▶ _Passage to read_:
══════════

UPDATE: Carl Eric Scott comments:

Thanks for both these posts, Rod. The topic is very important. IVCF has long been the evangelical Christian student group noted for its simultaneous commitment to orthodoxy and to a certain strategic openness giving it trans-political character. When I joined, I was nearly a pacifist and a democratic socialist–and the great thing was that I felt I could join IVCF as such openly. IVCF was an organization that gave voice to both right-wing and left-wing Christian voices. It was careful, unlike so many evangelical organizations and churches, to not go very far into patriotic concern for America, lest it risk idolatry, and putting off lefty students like myself. It has also been on the pioneering edge of what it called “multi-ethnicity,” and not a few of its chapters now reflect this in their make-up, and not simply with respect to Asian membership, which has long been high. It is a group that should be granted some latitude with respect to the risks it takes to respect a wide spectrum of political views, and especially as these tend to correlate to ethnicity.

══════════

▶ _What the exercise asks_: In the comment above, how does Carl Eric Scott describe his own politics at the time of joining IVCF?

══════════

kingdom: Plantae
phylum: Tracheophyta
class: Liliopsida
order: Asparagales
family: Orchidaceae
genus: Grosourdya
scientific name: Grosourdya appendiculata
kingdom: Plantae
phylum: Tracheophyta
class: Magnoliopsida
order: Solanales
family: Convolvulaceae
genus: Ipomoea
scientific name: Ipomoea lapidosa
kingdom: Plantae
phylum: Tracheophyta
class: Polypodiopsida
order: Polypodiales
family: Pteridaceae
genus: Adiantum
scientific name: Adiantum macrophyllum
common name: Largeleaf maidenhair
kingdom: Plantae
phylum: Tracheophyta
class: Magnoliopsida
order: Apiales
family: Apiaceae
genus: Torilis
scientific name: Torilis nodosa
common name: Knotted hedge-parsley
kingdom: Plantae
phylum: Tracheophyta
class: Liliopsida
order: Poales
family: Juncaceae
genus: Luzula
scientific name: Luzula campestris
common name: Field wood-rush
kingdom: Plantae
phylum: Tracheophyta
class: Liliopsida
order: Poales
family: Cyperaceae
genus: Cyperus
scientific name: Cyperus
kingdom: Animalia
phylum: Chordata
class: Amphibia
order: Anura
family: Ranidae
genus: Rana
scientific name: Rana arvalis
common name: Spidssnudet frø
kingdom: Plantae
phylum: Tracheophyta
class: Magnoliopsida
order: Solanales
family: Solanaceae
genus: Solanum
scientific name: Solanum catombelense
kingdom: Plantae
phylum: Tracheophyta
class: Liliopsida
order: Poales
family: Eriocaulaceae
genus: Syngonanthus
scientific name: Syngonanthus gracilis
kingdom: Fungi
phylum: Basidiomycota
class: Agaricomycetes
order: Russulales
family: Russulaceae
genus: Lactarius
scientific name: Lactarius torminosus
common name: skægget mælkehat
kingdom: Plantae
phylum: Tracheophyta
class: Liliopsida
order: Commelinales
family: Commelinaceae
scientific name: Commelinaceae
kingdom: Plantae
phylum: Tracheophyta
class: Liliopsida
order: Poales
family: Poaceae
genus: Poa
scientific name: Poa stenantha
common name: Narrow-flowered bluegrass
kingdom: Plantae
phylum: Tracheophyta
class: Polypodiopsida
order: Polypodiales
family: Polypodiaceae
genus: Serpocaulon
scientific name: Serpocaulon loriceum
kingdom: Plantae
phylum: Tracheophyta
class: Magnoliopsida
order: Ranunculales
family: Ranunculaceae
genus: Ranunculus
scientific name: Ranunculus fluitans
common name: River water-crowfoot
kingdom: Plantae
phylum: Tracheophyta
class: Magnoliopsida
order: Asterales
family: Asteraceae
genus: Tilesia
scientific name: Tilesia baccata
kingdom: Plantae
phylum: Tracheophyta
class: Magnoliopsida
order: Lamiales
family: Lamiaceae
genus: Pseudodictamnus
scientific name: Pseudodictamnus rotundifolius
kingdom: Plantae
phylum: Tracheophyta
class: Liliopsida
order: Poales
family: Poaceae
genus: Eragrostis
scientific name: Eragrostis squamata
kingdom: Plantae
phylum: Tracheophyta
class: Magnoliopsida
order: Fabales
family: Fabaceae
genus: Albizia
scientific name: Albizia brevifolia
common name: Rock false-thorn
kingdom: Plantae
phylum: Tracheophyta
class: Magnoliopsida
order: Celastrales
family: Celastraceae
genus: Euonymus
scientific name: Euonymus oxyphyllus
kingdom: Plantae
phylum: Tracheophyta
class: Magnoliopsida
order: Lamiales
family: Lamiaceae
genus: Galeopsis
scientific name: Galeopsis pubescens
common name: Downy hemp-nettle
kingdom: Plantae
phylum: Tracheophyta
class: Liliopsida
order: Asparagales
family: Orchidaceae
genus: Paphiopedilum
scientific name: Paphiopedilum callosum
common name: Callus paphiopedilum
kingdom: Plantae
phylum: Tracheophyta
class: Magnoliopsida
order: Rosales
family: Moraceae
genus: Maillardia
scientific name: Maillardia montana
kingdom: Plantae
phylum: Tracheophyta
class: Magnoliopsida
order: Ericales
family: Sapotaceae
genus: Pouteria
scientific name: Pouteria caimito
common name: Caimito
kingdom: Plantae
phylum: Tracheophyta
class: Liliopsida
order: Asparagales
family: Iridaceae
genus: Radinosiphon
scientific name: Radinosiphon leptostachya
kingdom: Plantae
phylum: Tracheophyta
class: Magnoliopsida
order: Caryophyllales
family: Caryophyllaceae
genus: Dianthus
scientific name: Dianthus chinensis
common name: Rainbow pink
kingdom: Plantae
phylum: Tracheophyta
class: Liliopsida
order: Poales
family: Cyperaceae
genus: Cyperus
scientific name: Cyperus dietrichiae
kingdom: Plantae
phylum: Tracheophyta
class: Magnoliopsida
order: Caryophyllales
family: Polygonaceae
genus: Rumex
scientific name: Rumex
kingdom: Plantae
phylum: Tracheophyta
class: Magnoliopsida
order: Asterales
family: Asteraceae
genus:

══════════

▶ _Solution to this task_: Nearly a pacifist and a democratic socialist.